Tommy Armstrong has had an interesting six months.
The Nebraska quarterback was forced to step up in 2013 after former starter Taylor Martinez was sidelined with an injury. As a redshirt freshman, Armstrong appeared in nine games and started eight.
It was a bumpy road, though.
Martinez had been hyped before the 2013 season, which made Armstrong's arrival a bittersweet one. Some fans were excited at the prospect of a new quarterback. Others were concerned with Armstrong's consistency.
After all, despite his nine touchdowns, Armstrong had eight interceptions. Nerves were partially to blame.

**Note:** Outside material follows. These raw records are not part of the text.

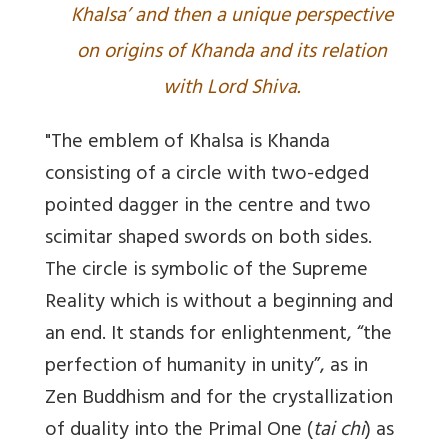
Khalsa’ and then a unique perspective
on origins of Khanda and its relation
with Lord Shiva.
"The emblem of Khalsa is Khanda
consisting of a circle with two-edged
pointed dagger in the centre and two
scimitar shaped swords on both sides.
The circle is symbolic of the Supreme
Reality which is without a beginning and
an end. It stands for enlightenment, “the
perfection of humanity in unity”, as in
Zen Buddhism and for the crystallization
of duality into the Primal One (
tai chi
) as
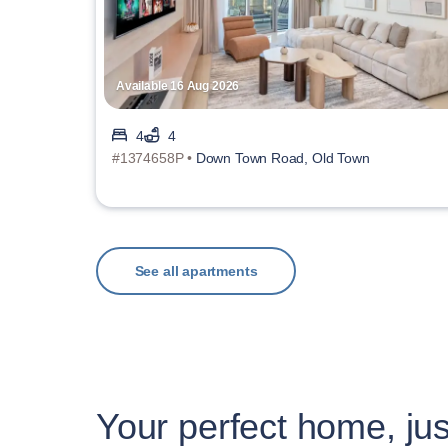
Available 16 Aug 2026
4
4
#1374658P •
Down Town Road, Old Town
See all apartments
Your perfect home, jus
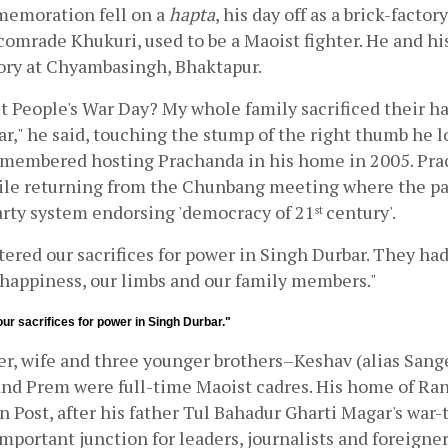
emoration fell on a 
hapta
, his day off as a brick-factor
 comrade Khukuri, used to be a Maoist fighter. He and hi
tory at Chyambasingh, Bhaktapur.
t People's War Day? My whole family sacrificed their ha
r," he said, touching the stump of the right thumb he lo
emembered hosting Prachanda in his home in 2005. Pra
ile returning from the Chunbang meeting where the par
arty system endorsing 'democracy of 21
century'.
st 
tered our sacrifices for power in Singh Durbar. They had
 happiness, our limbs and our family members."
ur sacrifices for power in Singh Durbar."
r, wife and three younger brothers–Keshav (alias Sange
 and Prem were full-time Maoist cadres. His home of Ran
Post, after his father Tul Bahadur Gharti Magar's war-ti
portant junction for leaders, journalists and foreigners.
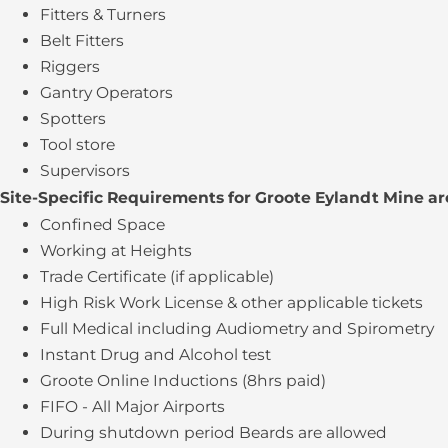
Fitters & Turners
Belt Fitters
Riggers
Gantry Operators
Spotters
Tool store
Supervisors
Site-Specific Requirements for Groote Eylandt Mine ar
Confined Space
Working at Heights
Trade Certificate (if applicable)
High Risk Work License & other applicable tickets
Full Medical including Audiometry and Spirometry
Instant Drug and Alcohol test
Groote Online Inductions (8hrs paid)
FIFO - All Major Airports
During shutdown period Beards are allowed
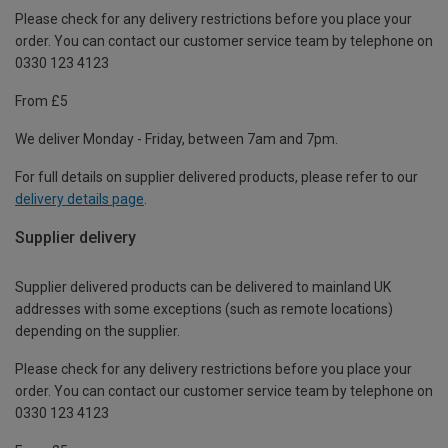
Please check for any delivery restrictions before you place your
order. You can contact our customer service team by telephone on
0330 123 4123
From £5
We deliver Monday - Friday, between 7am and 7pm.
For full details on supplier delivered products, please refer to our
delivery details page
.
Supplier delivery
Supplier delivered products can be delivered to mainland UK
addresses with some exceptions (such as remote locations)
depending on the supplier.
Please check for any delivery restrictions before you place your
order. You can contact our customer service team by telephone on
0330 123 4123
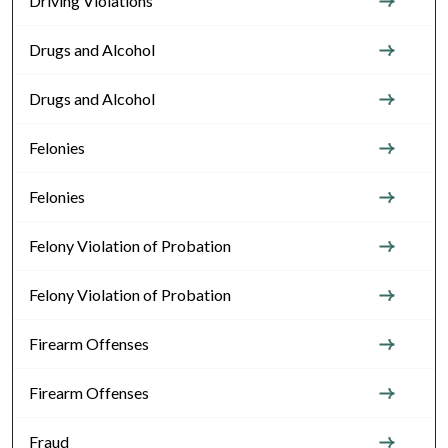
Driving Violations
Drugs and Alcohol
Drugs and Alcohol
Felonies
Felonies
Felony Violation of Probation
Felony Violation of Probation
Firearm Offenses
Firearm Offenses
Fraud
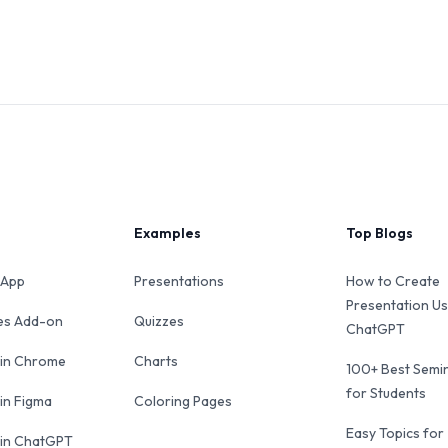
Examples
Top Blogs
 App
Presentations
How to Create
Presentation Us
des Add-on
Quizzes
ChatGPT
 in Chrome
Charts
100+ Best Semin
for Students
 in Figma
Coloring Pages
Easy Topics for
 in ChatGPT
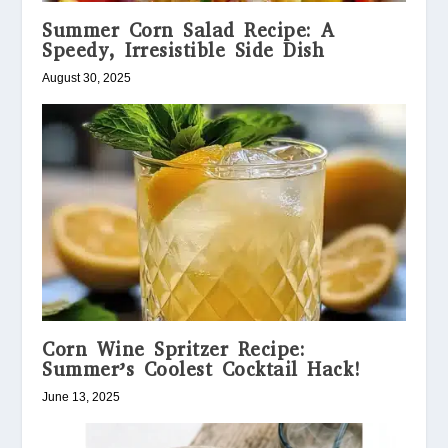
Summer Corn Salad Recipe: A
Speedy, Irresistible Side Dish
August 30, 2025
Corn Wine Spritzer Recipe:
Summer’s Coolest Cocktail Hack!
June 13, 2025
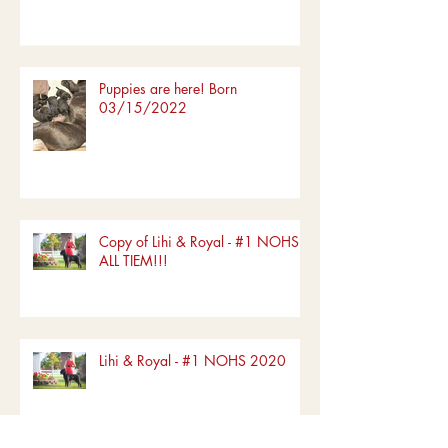
Westminister 2022 show!!!
Puppies are here! Born
03/15/2022
Copy of Lihi & Royal - #1 NOHS
ALL TIEM!!!
Lihi & Royal - #1 NOHS 2020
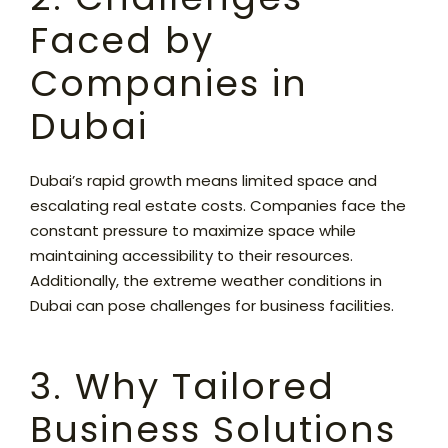
Faced by
Companies in
Dubai
Dubai’s rapid growth means limited space and
escalating real estate costs. Companies face the
constant pressure to maximize space while
maintaining accessibility to their resources.
Additionally, the extreme weather conditions in
Dubai can pose challenges for business facilities.
3. Why Tailored
Business Solutions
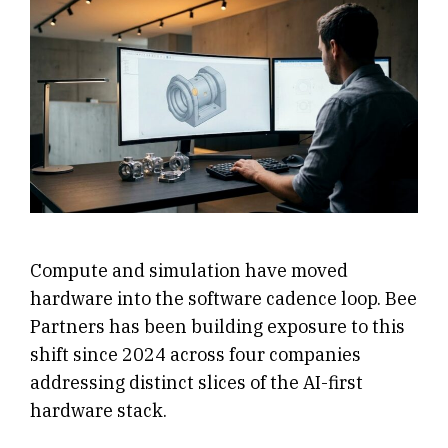
Compute and simulation have moved
hardware into the software cadence loop. Bee
Partners has been building exposure to this
shift since 2024 across four companies
addressing distinct slices of the AI-first
hardware stack.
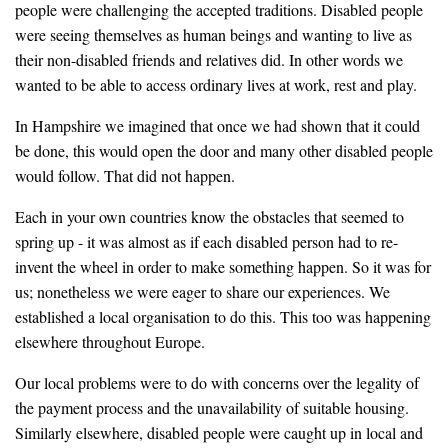
people were challenging the accepted traditions. Disabled people
were seeing themselves as human beings and wanting to live as
their non-disabled friends and relatives did. In other words we
wanted to be able to access ordinary lives at work, rest and play.
In Hampshire we imagined that once we had shown that it could
be done, this would open the door and many other disabled people
would follow. That did not happen.
Each in your own countries know the obstacles that seemed to
spring up - it was almost as if each disabled person had to re-
invent the wheel in order to make something happen. So it was for
us; nonetheless we were eager to share our experiences. We
established a local organisation to do this. This too was happening
elsewhere throughout Europe.
Our local problems were to do with concerns over the legality of
the payment process and the unavailability of suitable housing.
Similarly elsewhere, disabled people were caught up in local and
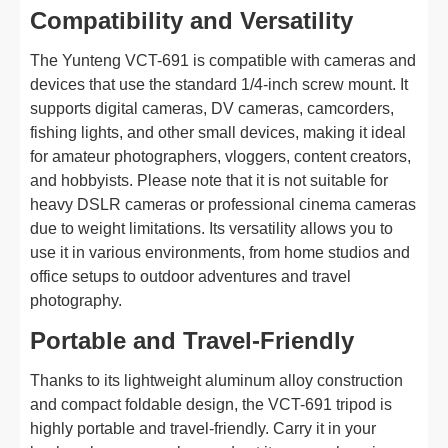
Compatibility and Versatility
The Yunteng VCT-691 is compatible with cameras and
devices that use the standard 1/4-inch screw mount. It
supports digital cameras, DV cameras, camcorders,
fishing lights, and other small devices, making it ideal
for amateur photographers, vloggers, content creators,
and hobbyists. Please note that it is not suitable for
heavy DSLR cameras or professional cinema cameras
due to weight limitations. Its versatility allows you to
use it in various environments, from home studios and
office setups to outdoor adventures and travel
photography.
Portable and Travel-Friendly
Thanks to its lightweight aluminum alloy construction
and compact foldable design, the VCT-691 tripod is
highly portable and travel-friendly. Carry it in your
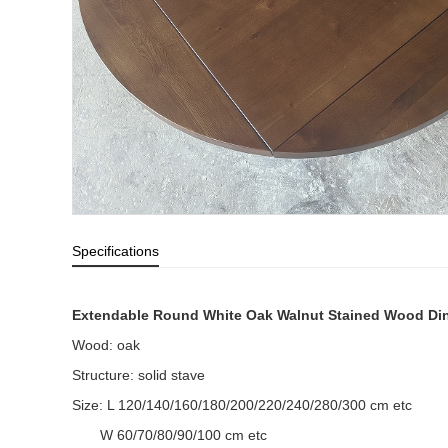
Specifications
Extendable Round White Oak Walnut Stained Wood Din
Wood: oak
Structure: solid stave
Size: L 120/140/160/180/200/220/240/280/300 cm etc
W 60/70/80/90/100 cm etc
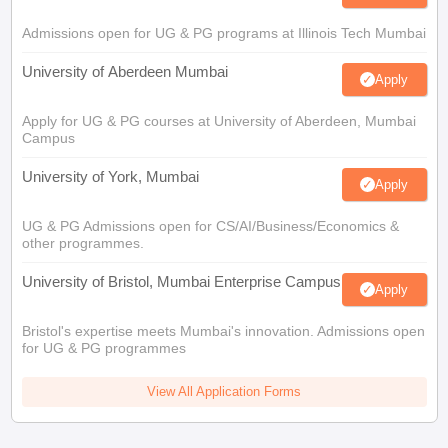
Admissions open for UG & PG programs at Illinois Tech Mumbai
University of Aberdeen Mumbai
Apply
Apply for UG & PG courses at University of Aberdeen, Mumbai
Campus
University of York, Mumbai
Apply
UG & PG Admissions open for CS/AI/Business/Economics &
other programmes.
University of Bristol, Mumbai Enterprise Campus
Apply
Bristol's expertise meets Mumbai's innovation. Admissions open
for UG & PG programmes
View All Application Forms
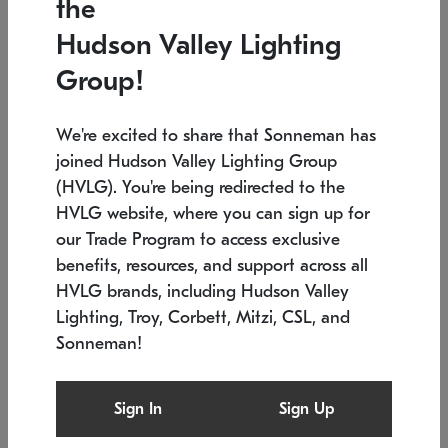
the
Low stock
In stock
Hudson Valley Lighting
6" W x 76" H
7.5" L x 35.5" W x 38" H
Group!
We're excited to share that Sonneman has
joined Hudson Valley Lighting Group
(HVLG). You're being redirected to the
HVLG website, where you can sign up for
our Trade Program to access exclusive
benefits, resources, and support across all
HVLG brands, including Hudson Valley
Lighting, Troy, Corbett, Mitzi, CSL, and
Sonneman!
SONNEMAN
SONNEMAN
Constellation®
Labyrinth Chandelier
Sign In
Sign Up
$17,780
Chandelier
SKU: 2109.25
$6,050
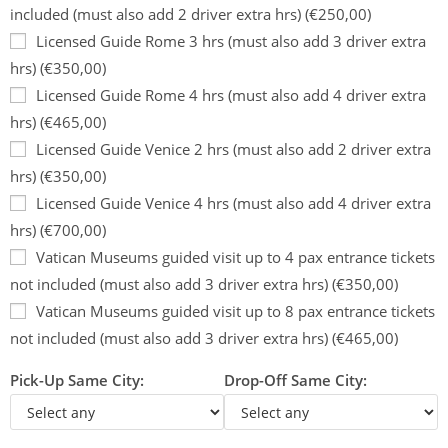
included (must also add 2 driver extra hrs) (€250,00)
Licensed Guide Rome 3 hrs (must also add 3 driver extra
hrs) (€350,00)
Licensed Guide Rome 4 hrs (must also add 4 driver extra
hrs) (€465,00)
Licensed Guide Venice 2 hrs (must also add 2 driver extra
hrs) (€350,00)
Licensed Guide Venice 4 hrs (must also add 4 driver extra
hrs) (€700,00)
Vatican Museums guided visit up to 4 pax entrance tickets
not included (must also add 3 driver extra hrs) (€350,00)
Vatican Museums guided visit up to 8 pax entrance tickets
not included (must also add 3 driver extra hrs) (€465,00)
Pick-Up Same City:
Drop-Off Same City:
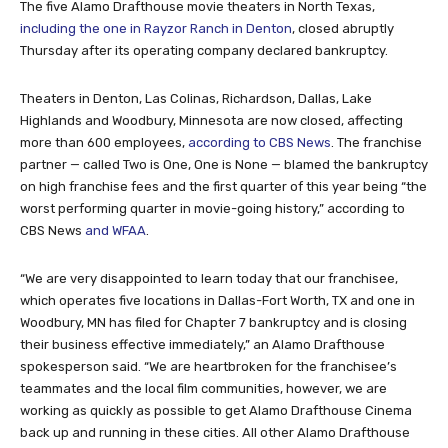
The five Alamo Drafthouse movie theaters in North Texas,
including the one in Rayzor Ranch in Denton
, closed abruptly
Thursday after its operating company declared bankruptcy.
Theaters in Denton, Las Colinas, Richardson, Dallas, Lake
Highlands and Woodbury, Minnesota are now closed, affecting
more than 600 employees,
according to CBS News
. The franchise
partner — called Two is One, One is None — blamed the bankruptcy
on high franchise fees and the first quarter of this year being “the
worst performing quarter in movie-going history,” according to
CBS News
and WFAA
.
“We are very disappointed to learn today that our franchisee,
which operates five locations in Dallas-Fort Worth, TX and one in
Woodbury, MN has filed for Chapter 7 bankruptcy and is closing
their business effective immediately,” an Alamo Drafthouse
spokesperson said. “We are heartbroken for the franchisee’s
teammates and the local film communities, however, we are
working as quickly as possible to get Alamo Drafthouse Cinema
back up and running in these cities. All other Alamo Drafthouse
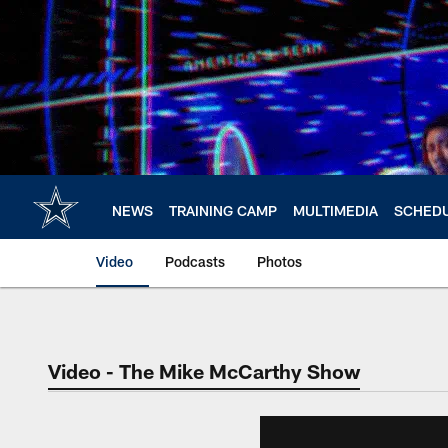
Skip
to
main
content
NEWS
TRAINING CAMP
MULTIMEDIA
SCHED
Video
Podcasts
Photos
Video - The Mike McCarthy Show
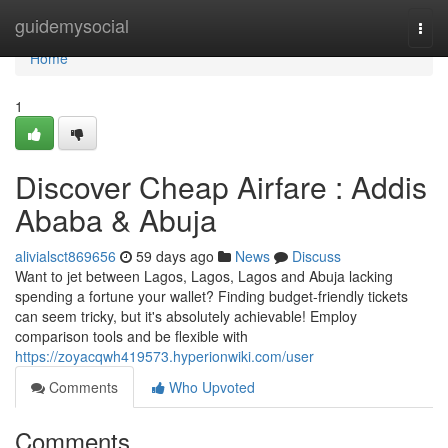
Home
guidemysocial
Togg
navi
Home
1
Discover Cheap Airfare : Addis
Ababa & Abuja
alivialsct869656
59 days ago
News
Discuss
Want to jet between Lagos, Lagos, Lagos and Abuja lacking
spending a fortune your wallet? Finding budget-friendly tickets
can seem tricky, but it's absolutely achievable! Employ
comparison tools and be flexible with
https://zoyacqwh419573.hyperionwiki.com/user
Comments
Who Upvoted
Comments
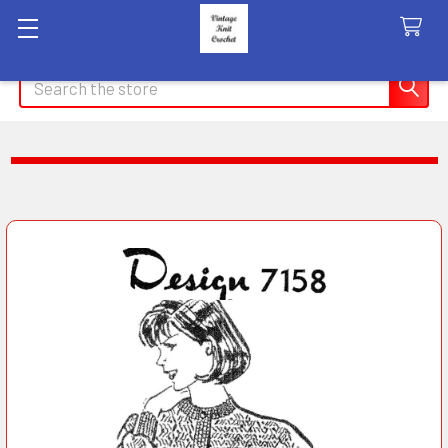
Search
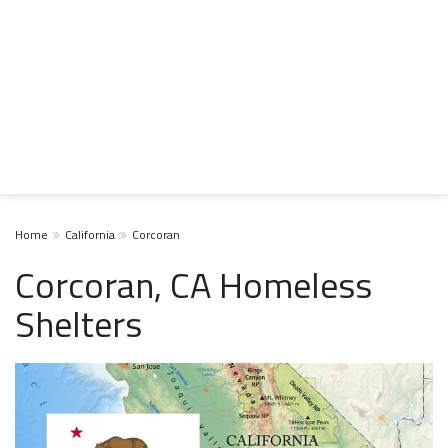
Home
California
Corcoran
Corcoran, CA Homeless
Shelters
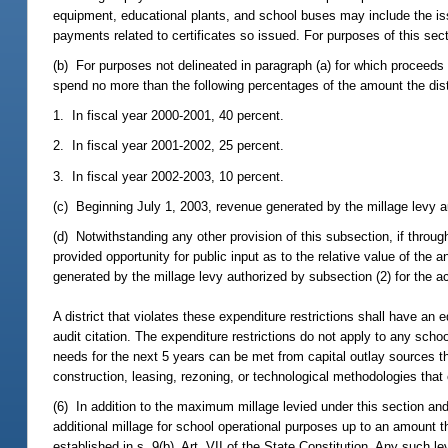
equipment, educational plants, and school buses may include the issua
payments related to certificates so issued. For purposes of this sec
(b) For purposes not delineated in paragraph (a) for which proceeds
spend no more than the following percentages of the amount the dist
1. In fiscal year 2000-2001, 40 percent.
2. In fiscal year 2001-2002, 25 percent.
3. In fiscal year 2002-2003, 10 percent.
(c) Beginning July 1, 2003, revenue generated by the millage levy a
(d) Notwithstanding any other provision of this subsection, if through 
provided opportunity for public input as to the relative value of the 
generated by the millage levy authorized by subsection (2) for the ac
A district that violates these expenditure restrictions shall have an e
audit citation. The expenditure restrictions do not apply to any school
needs for the next 5 years can be met from capital outlay sources th
construction, leasing, rezoning, or technological methodologies th
(6) In addition to the maximum millage levied under this section and 
additional millage for school operational purposes up to an amount t
established in s. 9(b), Art. VII of the State Constitution. Any such l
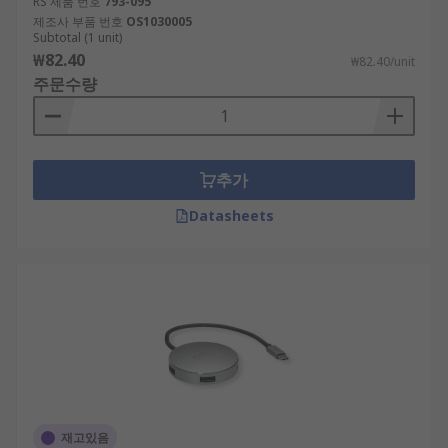
RS 제품 번호
793-095
제조사 부품 번호
OS1030005
Subtotal (1 unit)
₩82.40
₩82.40/unit
주문수량
추가
Datasheets
재고있음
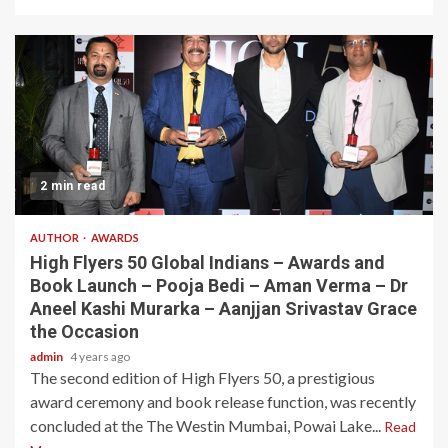
2 min read
AUTHOR
AWARDS
High Flyers 50 Global Indians – Awards and
Book Launch – Pooja Bedi – Aman Verma – Dr
Aneel Kashi Murarka – Aanjjan Srivastav Grace
the Occasion
admin
4 years ago
The second edition of High Flyers 50, a prestigious
award ceremony and book release function, was recently
concluded at the The Westin Mumbai, Powai Lake...
Read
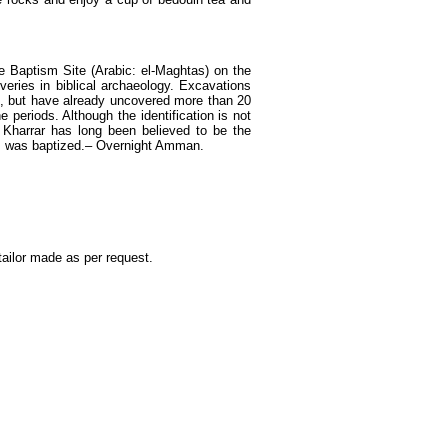
 Baptism Site (Arabic: el-Maghtas) on the
veries in biblical archaeology. Excavations
94, but have already uncovered more than 20
eriods. Although the identification is not
 Kharrar has long been believed to be the
us was baptized.– Overnight Amman.
ailor made as per request.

It didn't help when Ron Kellogg III would share playing time with Armstrong, making it difficult for him to play through adversity and mistakes.
By the end of the 2013 regular season, Armstrong's fate was in question. But the young quarterback changed the conversation after Nebraska's bowl victory over Georgia. As ESPN.com's Mitch Sherman noted, Kenny Bell was especially proud of Armstrong after that victory.
I love Tommy. I’m all in with Tommy. I’ve got nothing but faith in the kid. What he showed me against Georgia, he might not make every perfect read or every perfect play, but the kid will compete. That’s what I care about. That’s most important to me -- guys who genuinely care about this team and compete with everything they have. That’s what I love and respect about Tommy.
Despite that win and newfound team confidence, Armstrong knows he's back in a competition for the starting spot. With Johnny Stanton right on his heels and Jamal Turner taking snaps, Armstrong can't rest anytime soon.
But after just a few spring practices, he's making a strong case to not just become Nebraska's most improved player, but the Big Ten's.
For Armstrong, his improvement has been about more than just his performance on the field. It's how he leads both on and off of it. That's ultimately what will accelerate him to be a top quarterback in the conference.
His team is clearly on his side. In fact, Ameer Abdullah said that Armstrong was a "huge" factor" in his decision to stay at Nebraska for his senior year.
"He's probably one of the most competitive guys on our team, and that's what you want out of your quarterback, Abullah said, per 247Sports.com's Michael Bruntz. "You want a guy who is hungry to get better, a guy who wants everybody to up their level to get better.”
From the looks of it at practice, that's exactly what Armstrong is aiming to do.
His development as a player was a rocky one in 2013. Fans watched as Armstrong struggled at times to become comfortable in his position as the quarterback. The mistakes could be brushed off as rookie moves.
But that's not the case anymore. Armstrong looks more in control on the field as he works out during Nebraska's spring practice. That confidence is what makes him appear as more of a leader every single day.
“We need him to be a leader,” Abdullah told ESPN.com's Sherman. “All the guys look up to him, because, let’s face it, he touches the ball every play.”
And Stanton is providing a good level of competition for Armstrong. As he works to improve his leadership skills, Stanton is pushing the now-veteran quarterback to be the best he can be on the field.
There's an advantage to that, too.
The 2013 season felt like a big learning opportunity for Armstrong. There were moments where he shined and fans could see the potential. There were also bumps in the road, but Armstrong often overcame.
As spring practice rolls on, Armstrong continues to show that as his leadership skills strengthen, he is on track to becoming the Big Ten's most improved player. It may not mean his time on the field will be error-free, but if everything goes as planned, he'll make a big jump before the 2014 season begins.
With the confidence around him and his hard work on the field, Armstrong is guaranteeing that all eyes will be on him next season.